For his part, newly-elected New York City Mayor Bill de Blasio, who was heavily promoted by the unions, issued a statement declaring that he was “proud to stand strong with the working men and women in the Fast Food Forward movement…” De Blasio, however, committed himself to nothing and did not actually attend the demonstration.

Media reports, on the whole, were also generally sympathetic toward the protests, a clear indication that they are not considered a threat. While sections of the political establishment may occasionally feign concern with the deteriorating conditions of the working class, it is the policies that they have implemented which have created those conditions.

Unions across the country have for decades been collaborating with business and government in imposing cuts in wages and benefits. This year, for example, New York City school bus workers, who had achieved a modicum of employment and wage stability after a bitter strike three decades ago, are being driven into unemployment and poverty after the city abrogated the Employment Protection Provision (EPP).

The attack on the bus workers was made possible by the Amalgamated Transit Union, which shut down a strike based on the meaningless promise by Democratic mayoral candidates to “revisit the issue” after the election. De Blasio has given no indication that he will make any changes to the policy that has already led to 2,000 workers losing their jobs, with thousands more layoffs to come.

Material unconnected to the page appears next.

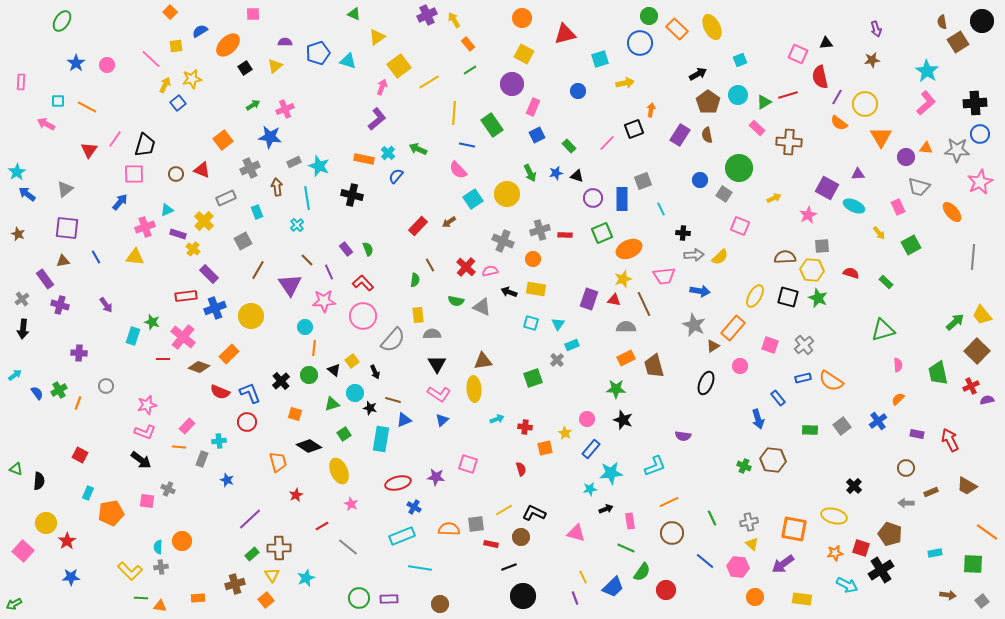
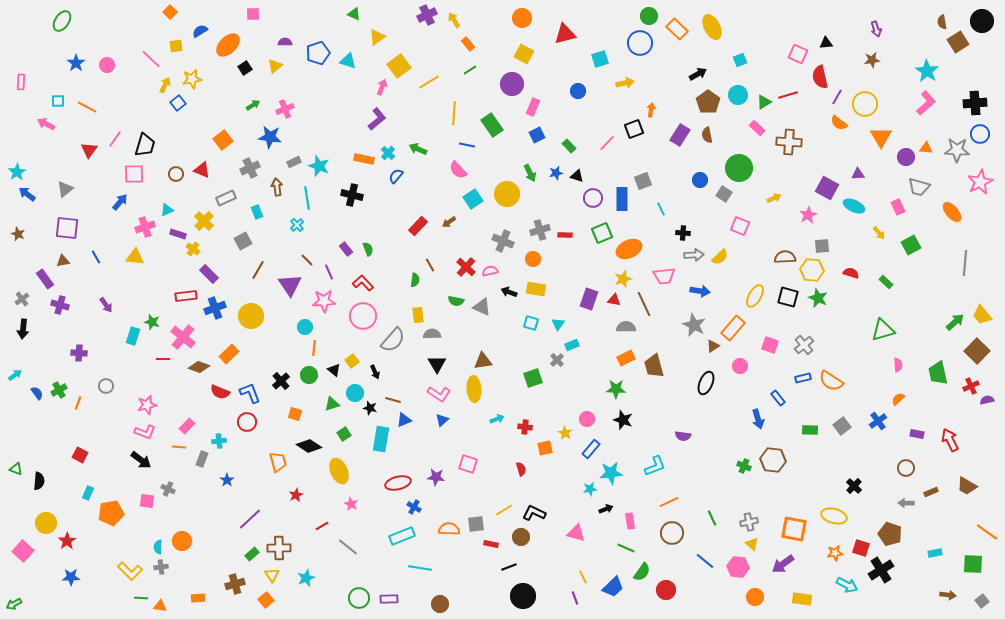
gray line at (973, 257): moved 8 px left, 6 px down
blue star at (227, 480): rotated 16 degrees clockwise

For many decades, and even more sharply since the 2008 financial crisis, the US capitalist class has pursued a relentless policy of wealth accumulation for a small fraction of the population by driving down the living standards of the working class. The great majority of new jobs created since 2008 have been in low-wage sectors. The result has been a staggering growth in economic inequality, with the conditions of workers now worse that they were decades ago.

The present economic condition of fast food workers, “big box store” retail workers, and many others earning wages at or near the pitifully inadequate minimum wage in the US is not an accident, the result of mistaken decisions, or simply caused by a few excessively greedy corporations.

The plight of these workers, whose ranks are increasing daily, not to speak of the millions of long-term unemployed, is the consequence of a conscious policy by the ruling class in the US, led by the Obama administration and fully supported by the Democratic Party. The conditions faced by garment workers in Bangladesh, electronics workers in China, miners in South Africa are the conditions that are increasingly being forced on workers in the “developed” capitalist nations under the justification of the need to increase “efficiency” and “competitiveness.” This process has so far been most obvious in such places as Greece, Spain, and Portugal, but is being implemented across the globe.

Under these conditions, it is a bald-faced lie to tell workers that they can achieve any meaningful improvements by protest aimed at the political and corporate elite. Across the country, in city after city, from San Francisco, to Chicago, to Detroit, Democratic mayors, with union collaboration, have carried out attacks on working people. Yet union executives and pseudo-left groups continue to promote support for the Democrats.

In New York City, union leaders and groups such as the International Socialist Organization (ISO) have gone into overdrive to promote the idea that if only enough pressure can be brought to bear, de Blasio will do “progressive” things for the working class. A recent article in the ISO’s Socialist Worker, entitled “It’s put-up-or-shut-up time for Bill de Blasio,” concluded by urging, “So let’s go to today’s rally and tell our new mayor that we want real solutions to inequality.”

This process of pauperization of the working class has been made possible by the open collaboration of union leaderships and various pseudo-left groups. These forces represent a privileged section of the middle class which seeks to maintain its relatively comfortable social position by controlling and diverting the rising anger of workers back into support of the existing social order.

The fight to improve the economic condition of all workers is a political struggle which can be carried forward only through a complete break with the unions, the Democratic Party, and all those who support them.